_Task objective_
Every record is to be returned as written, with no omissions.

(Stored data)
>>>>

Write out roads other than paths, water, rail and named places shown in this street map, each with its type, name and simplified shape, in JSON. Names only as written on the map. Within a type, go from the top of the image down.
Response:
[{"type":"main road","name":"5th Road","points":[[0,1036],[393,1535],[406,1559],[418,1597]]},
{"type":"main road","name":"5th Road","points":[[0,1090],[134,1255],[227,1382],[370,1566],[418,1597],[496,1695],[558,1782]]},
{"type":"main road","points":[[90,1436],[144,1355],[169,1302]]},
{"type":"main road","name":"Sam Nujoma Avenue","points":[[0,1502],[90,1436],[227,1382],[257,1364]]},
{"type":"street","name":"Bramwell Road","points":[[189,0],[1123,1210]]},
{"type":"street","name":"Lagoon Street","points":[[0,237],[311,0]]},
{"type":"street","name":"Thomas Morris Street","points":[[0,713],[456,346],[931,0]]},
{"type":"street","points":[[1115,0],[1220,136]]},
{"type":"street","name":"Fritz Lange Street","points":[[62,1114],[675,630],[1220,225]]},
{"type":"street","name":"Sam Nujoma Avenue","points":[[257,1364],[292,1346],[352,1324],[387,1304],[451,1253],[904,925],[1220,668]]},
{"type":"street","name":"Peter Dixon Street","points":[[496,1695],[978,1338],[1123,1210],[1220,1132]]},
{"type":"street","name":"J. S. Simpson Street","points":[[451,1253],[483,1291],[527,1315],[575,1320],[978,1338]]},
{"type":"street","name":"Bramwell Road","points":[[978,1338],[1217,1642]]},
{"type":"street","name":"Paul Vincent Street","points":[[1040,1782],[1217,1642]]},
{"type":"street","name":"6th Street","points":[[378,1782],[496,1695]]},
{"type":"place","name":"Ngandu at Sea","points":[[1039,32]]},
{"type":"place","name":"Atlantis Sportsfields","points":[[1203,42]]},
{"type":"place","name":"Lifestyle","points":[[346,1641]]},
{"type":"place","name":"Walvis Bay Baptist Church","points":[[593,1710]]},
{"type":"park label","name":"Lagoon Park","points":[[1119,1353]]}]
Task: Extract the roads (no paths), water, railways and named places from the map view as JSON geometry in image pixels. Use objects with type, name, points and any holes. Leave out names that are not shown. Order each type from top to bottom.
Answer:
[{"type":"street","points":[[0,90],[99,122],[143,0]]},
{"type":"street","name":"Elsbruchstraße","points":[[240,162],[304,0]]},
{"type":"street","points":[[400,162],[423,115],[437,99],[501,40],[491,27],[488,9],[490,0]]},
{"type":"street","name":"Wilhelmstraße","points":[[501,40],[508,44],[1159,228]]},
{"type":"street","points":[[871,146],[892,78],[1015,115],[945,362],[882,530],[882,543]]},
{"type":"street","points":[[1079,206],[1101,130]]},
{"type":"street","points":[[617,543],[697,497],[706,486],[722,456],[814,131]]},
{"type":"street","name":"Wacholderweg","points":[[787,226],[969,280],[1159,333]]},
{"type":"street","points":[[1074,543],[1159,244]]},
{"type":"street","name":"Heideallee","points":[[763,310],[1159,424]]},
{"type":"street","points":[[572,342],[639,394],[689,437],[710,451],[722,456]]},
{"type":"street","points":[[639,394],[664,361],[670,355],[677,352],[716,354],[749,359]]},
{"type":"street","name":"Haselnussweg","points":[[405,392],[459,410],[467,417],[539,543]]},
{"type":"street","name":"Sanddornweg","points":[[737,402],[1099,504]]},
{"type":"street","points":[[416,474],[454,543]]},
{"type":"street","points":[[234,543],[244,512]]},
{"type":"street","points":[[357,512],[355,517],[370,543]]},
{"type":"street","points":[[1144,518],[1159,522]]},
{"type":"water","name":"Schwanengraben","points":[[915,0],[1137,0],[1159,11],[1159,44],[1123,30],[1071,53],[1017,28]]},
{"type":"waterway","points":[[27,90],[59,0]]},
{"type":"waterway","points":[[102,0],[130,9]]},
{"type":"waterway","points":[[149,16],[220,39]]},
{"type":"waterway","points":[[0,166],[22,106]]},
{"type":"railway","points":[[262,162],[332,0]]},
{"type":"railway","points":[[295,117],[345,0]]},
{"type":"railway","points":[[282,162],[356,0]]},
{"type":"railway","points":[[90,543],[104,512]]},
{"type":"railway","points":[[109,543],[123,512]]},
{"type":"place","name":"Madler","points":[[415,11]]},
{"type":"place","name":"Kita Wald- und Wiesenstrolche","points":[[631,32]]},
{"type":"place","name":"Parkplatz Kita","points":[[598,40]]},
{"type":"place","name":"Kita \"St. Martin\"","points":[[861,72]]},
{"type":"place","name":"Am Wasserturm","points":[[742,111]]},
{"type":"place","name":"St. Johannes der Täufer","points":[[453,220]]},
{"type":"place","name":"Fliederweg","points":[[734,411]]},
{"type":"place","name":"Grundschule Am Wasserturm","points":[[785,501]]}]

<<<<

_Written response_
Write out roads other than paths, water, rail and named places shown in this street map, each with its type, name and simplified shape, in JSON. Names only as written on the map. Within a type, go from the top of the image down.
Response:
[{"type":"main road","name":"5th Road","points":[[0,1036],[393,1535],[406,1559],[418,1597]]},
{"type":"main road","name":"5th Road","points":[[0,1090],[134,1255],[227,1382],[370,1566],[418,1597],[496,1695],[558,1782]]},
{"type":"main road","points":[[90,1436],[144,1355],[169,1302]]},
{"type":"main road","name":"Sam Nujoma Avenue","points":[[0,1502],[90,1436],[227,1382],[257,1364]]},
{"type":"street","name":"Bramwell Road","points":[[189,0],[1123,1210]]},
{"type":"street","name":"Lagoon Street","points":[[0,237],[311,0]]},
{"type":"street","name":"Thomas Morris Street","points":[[0,713],[456,346],[931,0]]},
{"type":"street","points":[[1115,0],[1220,136]]},
{"type":"street","name":"Fritz Lange Street","points":[[62,1114],[675,630],[1220,225]]},
{"type":"street","name":"Sam Nujoma Avenue","points":[[257,1364],[292,1346],[352,1324],[387,1304],[451,1253],[904,925],[1220,668]]},
{"type":"street","name":"Peter Dixon Street","points":[[496,1695],[978,1338],[1123,1210],[1220,1132]]},
{"type":"street","name":"J. S. Simpson Street","points":[[451,1253],[483,1291],[527,1315],[575,1320],[978,1338]]},
{"type":"street","name":"Bramwell Road","points":[[978,1338],[1217,1642]]},
{"type":"street","name":"Paul Vincent Street","points":[[1040,1782],[1217,1642]]},
{"type":"street","name":"6th Street","points":[[378,1782],[496,1695]]},
{"type":"place","name":"Ngandu at Sea","points":[[1039,32]]},
{"type":"place","name":"Atlantis Sportsfields","points":[[1203,42]]},
{"type":"place","name":"Lifestyle","points":[[346,1641]]},
{"type":"place","name":"Walvis Bay Baptist Church","points":[[593,1710]]},
{"type":"park label","name":"Lagoon Park","points":[[1119,1353]]}]
Task: Extract the roads (no paths), water, railways and named places from the map view as JSON geometry in image pixels. Use objects with type, name, points and any holes. Leave out names that are not shown. Order each type from top to bottom.
Answer:
[{"type":"street","points":[[0,90],[99,122],[143,0]]},
{"type":"street","name":"Elsbruchstraße","points":[[240,162],[304,0]]},
{"type":"street","points":[[400,162],[423,115],[437,99],[501,40],[491,27],[488,9],[490,0]]},
{"type":"street","name":"Wilhelmstraße","points":[[501,40],[508,44],[1159,228]]},
{"type":"street","points":[[871,146],[892,78],[1015,115],[945,362],[882,530],[882,543]]},
{"type":"street","points":[[1079,206],[1101,130]]},
{"type":"street","points":[[617,543],[697,497],[706,486],[722,456],[814,131]]},
{"type":"street","name":"Wacholderweg","points":[[787,226],[969,280],[1159,333]]},
{"type":"street","points":[[1074,543],[1159,244]]},
{"type":"street","name":"Heideallee","points":[[763,310],[1159,424]]},
{"type":"street","points":[[572,342],[639,394],[689,437],[710,451],[722,456]]},
{"type":"street","points":[[639,394],[664,361],[670,355],[677,352],[716,354],[749,359]]},
{"type":"street","name":"Haselnussweg","points":[[405,392],[459,410],[467,417],[539,543]]},
{"type":"street","name":"Sanddornweg","points":[[737,402],[1099,504]]},
{"type":"street","points":[[416,474],[454,543]]},
{"type":"street","points":[[234,543],[244,512]]},
{"type":"street","points":[[357,512],[355,517],[370,543]]},
{"type":"street","points":[[1144,518],[1159,522]]},
{"type":"water","name":"Schwanengraben","points":[[915,0],[1137,0],[1159,11],[1159,44],[1123,30],[1071,53],[1017,28]]},
{"type":"waterway","points":[[27,90],[59,0]]},
{"type":"waterway","points":[[102,0],[130,9]]},
{"type":"waterway","points":[[149,16],[220,39]]},
{"type":"waterway","points":[[0,166],[22,106]]},
{"type":"railway","points":[[262,162],[332,0]]},
{"type":"railway","points":[[295,117],[345,0]]},
{"type":"railway","points":[[282,162],[356,0]]},
{"type":"railway","points":[[90,543],[104,512]]},
{"type":"railway","points":[[109,543],[123,512]]},
{"type":"place","name":"Madler","points":[[415,11]]},
{"type":"place","name":"Kita Wald- und Wiesenstrolche","points":[[631,32]]},
{"type":"place","name":"Parkplatz Kita","points":[[598,40]]},
{"type":"place","name":"Kita \"St. Martin\"","points":[[861,72]]},
{"type":"place","name":"Am Wasserturm","points":[[742,111]]},
{"type":"place","name":"St. Johannes der Täufer","points":[[453,220]]},
{"type":"place","name":"Fliederweg","points":[[734,411]]},
{"type":"place","name":"Grundschule Am Wasserturm","points":[[785,501]]}]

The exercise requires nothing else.